Her grandmother narrowly survived being poisoned by her first husband, a Scottish conman who went on to desert his second, third, fourth and fifth wives. His sixth wife died under mysterious circumstances.
That’s one of many extraordinary ancestral tales told in Mrs Clauson’s new book of family history.
Called They Sailed to the South, the 430-page tome tells the story of three families, the Druitts, the Fowles and the Bakers, and their journeys to the South Pacific.
It’s divided into four parts: The Convicts, The Missionaries, The Immigrants and The Pioneers.
The last is the story of how Mrs Clauson’s father, the descendant of an Australian convict, married her mother, the descendant of one of New Zealand’s founding missionary families, and ended up in Drury raising a family.
They Sailed to the South is the result of 30 years of her research plus a treasure trove of family history gleaned from her mother, other relatives and academics.
She wrote the book because relatives were constantly picking her brain about their ancestors.
‘‘I was very lucky I had a natural interest in family. I just loved to know what happened to people. Nosy, I suppose you could call it.
‘‘Now I can say to the relatives: ‘Here you are, it’s $30, go away and read your history’.’’
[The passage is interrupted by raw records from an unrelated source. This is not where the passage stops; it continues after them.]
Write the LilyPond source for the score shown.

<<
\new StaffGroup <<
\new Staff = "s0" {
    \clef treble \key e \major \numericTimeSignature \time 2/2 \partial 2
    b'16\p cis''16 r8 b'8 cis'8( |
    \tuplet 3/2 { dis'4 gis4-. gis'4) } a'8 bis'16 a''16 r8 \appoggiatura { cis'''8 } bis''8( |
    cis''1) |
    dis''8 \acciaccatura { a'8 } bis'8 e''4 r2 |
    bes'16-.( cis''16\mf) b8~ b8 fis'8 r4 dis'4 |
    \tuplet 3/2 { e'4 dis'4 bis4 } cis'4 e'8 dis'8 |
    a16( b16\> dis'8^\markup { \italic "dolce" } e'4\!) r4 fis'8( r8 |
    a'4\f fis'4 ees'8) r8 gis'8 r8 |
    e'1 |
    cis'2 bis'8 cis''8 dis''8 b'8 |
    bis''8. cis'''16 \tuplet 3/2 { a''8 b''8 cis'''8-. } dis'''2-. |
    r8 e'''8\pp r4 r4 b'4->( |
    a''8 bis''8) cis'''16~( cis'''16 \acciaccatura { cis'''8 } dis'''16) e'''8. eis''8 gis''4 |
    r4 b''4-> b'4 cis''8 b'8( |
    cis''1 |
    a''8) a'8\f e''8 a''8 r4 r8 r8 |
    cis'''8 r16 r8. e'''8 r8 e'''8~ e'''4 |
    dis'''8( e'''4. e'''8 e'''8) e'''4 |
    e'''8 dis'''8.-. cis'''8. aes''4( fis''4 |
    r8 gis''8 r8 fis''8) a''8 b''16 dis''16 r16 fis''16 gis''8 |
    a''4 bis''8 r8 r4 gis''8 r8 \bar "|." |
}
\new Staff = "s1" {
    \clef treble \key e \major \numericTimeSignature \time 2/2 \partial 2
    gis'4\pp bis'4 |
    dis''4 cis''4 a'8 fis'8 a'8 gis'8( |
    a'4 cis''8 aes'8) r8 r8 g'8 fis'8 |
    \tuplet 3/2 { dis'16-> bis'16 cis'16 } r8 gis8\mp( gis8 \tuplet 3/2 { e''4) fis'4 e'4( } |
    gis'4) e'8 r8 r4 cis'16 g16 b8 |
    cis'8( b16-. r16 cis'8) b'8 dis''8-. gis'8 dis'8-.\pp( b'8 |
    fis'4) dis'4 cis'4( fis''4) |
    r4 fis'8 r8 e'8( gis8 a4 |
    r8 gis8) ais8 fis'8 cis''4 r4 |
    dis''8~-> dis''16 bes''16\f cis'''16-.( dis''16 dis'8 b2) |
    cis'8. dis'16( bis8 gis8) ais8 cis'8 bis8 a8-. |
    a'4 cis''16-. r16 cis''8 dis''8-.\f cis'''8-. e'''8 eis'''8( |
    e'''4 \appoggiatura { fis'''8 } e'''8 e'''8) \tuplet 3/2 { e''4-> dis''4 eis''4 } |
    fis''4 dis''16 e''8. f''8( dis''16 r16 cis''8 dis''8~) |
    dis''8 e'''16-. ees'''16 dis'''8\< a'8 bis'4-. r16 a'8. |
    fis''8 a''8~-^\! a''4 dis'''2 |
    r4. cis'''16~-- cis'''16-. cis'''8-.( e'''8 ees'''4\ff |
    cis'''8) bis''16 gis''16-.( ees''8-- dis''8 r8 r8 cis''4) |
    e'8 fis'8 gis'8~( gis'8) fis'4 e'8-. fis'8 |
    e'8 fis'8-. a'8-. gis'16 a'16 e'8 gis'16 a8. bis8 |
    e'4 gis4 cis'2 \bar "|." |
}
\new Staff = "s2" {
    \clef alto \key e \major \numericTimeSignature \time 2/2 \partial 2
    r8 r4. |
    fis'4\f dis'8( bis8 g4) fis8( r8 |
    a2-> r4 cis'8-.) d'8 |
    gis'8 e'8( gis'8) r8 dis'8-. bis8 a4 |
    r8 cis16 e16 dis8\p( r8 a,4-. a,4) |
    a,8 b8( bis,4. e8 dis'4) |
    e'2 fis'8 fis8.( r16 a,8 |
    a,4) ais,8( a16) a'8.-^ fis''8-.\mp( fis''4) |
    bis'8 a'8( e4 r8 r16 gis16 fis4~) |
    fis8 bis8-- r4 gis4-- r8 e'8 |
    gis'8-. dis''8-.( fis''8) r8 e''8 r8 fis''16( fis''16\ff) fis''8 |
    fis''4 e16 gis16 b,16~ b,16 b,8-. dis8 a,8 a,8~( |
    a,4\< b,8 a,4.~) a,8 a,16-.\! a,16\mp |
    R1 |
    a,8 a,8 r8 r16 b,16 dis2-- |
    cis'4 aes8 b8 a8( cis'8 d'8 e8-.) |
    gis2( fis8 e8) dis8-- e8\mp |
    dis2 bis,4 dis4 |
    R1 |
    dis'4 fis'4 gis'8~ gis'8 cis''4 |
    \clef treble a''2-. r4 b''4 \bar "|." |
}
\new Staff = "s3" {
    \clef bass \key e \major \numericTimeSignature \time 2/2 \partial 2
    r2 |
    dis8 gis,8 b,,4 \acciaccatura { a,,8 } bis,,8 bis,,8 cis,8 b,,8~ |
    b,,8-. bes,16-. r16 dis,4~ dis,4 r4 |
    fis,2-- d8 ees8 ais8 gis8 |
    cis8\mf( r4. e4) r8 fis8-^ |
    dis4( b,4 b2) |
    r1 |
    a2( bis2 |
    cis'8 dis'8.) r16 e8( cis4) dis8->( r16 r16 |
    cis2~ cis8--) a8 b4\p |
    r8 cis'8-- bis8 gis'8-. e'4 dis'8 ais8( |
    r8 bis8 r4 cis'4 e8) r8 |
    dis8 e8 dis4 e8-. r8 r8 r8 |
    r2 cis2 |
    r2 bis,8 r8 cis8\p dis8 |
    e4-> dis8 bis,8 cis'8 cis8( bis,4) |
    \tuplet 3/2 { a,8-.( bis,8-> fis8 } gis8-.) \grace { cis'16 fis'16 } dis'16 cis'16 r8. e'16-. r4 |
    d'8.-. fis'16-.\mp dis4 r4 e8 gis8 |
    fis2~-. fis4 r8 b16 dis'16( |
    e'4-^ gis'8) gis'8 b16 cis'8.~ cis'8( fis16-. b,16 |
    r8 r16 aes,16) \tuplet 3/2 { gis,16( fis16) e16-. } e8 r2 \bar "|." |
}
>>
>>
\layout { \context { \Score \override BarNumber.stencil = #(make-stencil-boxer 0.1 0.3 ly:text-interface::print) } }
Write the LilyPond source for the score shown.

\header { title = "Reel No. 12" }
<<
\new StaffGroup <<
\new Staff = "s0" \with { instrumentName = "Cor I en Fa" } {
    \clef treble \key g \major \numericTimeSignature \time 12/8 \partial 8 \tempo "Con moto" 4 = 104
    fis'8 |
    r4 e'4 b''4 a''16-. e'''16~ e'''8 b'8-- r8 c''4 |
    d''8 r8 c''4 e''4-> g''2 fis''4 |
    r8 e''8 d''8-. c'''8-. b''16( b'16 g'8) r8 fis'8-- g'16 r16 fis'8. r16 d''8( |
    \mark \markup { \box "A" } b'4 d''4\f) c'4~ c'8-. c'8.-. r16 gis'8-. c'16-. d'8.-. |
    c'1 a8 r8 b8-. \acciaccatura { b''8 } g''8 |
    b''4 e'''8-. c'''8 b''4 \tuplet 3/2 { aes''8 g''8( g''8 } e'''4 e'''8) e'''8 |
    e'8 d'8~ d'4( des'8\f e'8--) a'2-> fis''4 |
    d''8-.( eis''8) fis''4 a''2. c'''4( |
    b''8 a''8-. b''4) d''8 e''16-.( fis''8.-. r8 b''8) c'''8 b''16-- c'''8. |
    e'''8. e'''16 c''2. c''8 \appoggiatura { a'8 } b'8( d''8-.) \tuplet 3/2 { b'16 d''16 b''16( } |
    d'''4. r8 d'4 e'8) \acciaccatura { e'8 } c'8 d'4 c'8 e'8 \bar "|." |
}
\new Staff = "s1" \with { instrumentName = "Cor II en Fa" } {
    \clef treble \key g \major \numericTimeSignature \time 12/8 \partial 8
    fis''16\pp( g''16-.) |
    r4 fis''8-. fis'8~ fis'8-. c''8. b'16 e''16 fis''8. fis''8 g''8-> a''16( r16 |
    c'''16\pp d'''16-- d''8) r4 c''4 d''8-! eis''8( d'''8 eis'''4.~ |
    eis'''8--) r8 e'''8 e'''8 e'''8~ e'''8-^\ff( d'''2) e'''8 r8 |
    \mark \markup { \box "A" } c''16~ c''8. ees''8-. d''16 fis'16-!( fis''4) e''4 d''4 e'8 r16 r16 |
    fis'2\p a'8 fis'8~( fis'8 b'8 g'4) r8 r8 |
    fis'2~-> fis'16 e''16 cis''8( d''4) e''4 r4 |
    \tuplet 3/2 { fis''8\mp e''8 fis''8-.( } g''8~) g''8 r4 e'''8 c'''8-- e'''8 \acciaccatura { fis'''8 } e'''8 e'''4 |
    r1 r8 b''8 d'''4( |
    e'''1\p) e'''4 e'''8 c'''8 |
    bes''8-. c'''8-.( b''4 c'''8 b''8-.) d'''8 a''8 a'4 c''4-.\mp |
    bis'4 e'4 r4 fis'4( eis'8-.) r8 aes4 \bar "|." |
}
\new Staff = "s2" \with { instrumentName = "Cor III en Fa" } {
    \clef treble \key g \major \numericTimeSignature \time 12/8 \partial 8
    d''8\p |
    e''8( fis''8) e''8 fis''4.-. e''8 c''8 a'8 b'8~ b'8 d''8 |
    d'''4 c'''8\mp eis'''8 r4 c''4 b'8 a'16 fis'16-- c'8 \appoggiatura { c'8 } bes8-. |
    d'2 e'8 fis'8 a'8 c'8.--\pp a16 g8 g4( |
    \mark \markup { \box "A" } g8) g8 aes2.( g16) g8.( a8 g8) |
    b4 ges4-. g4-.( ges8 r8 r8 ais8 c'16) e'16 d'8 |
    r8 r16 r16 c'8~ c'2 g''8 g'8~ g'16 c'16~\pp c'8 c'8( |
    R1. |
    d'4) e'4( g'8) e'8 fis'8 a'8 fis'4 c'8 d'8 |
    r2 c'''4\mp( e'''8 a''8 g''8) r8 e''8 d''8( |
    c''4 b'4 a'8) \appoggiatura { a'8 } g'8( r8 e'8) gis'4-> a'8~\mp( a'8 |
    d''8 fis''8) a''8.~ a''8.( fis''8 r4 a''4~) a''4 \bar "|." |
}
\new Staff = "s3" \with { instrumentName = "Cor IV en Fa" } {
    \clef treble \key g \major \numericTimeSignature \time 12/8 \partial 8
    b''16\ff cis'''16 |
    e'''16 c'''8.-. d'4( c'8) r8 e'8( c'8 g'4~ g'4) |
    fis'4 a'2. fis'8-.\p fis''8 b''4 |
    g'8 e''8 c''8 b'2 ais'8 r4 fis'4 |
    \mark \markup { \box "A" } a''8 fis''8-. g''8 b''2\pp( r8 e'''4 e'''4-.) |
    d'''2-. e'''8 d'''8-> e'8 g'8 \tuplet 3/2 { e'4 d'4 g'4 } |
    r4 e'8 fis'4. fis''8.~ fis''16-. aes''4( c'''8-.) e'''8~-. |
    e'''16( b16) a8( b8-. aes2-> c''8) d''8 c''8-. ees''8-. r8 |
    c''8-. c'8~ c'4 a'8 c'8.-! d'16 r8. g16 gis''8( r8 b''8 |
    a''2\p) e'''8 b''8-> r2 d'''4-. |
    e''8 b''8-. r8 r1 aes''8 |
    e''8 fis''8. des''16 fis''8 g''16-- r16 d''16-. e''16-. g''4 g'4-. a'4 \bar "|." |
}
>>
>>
The book is worth reading for non-relatives as well, giving context for the very early history of Europeans in New Zealand.
Mrs Clauson’s ancestors crossed paths with many notable eras and people in history, from fighting in the Napoleonic Wars to following Samuel Marsden to New Zealand.
It includes such treasures as a paraphrased transcript of the 150-year-old journals of the Rev Charles Baker, which were preserved at the Auckland War Memorial Museum.
Readers have called the book ‘‘riveting’’ and ‘‘fascinating’’, and it’s already in its second print run.
Mrs Clauson is well known for her musical work, having helped found the South Auckland Choral Society. But the former high school teacher says her book was a particularly special achievement.
‘‘I’m very pleased with the result because it’s made a huge amount of history available within readable portions.’’
Fascinating past: Amateur historian Lorna Clauson has written a highly readable family history.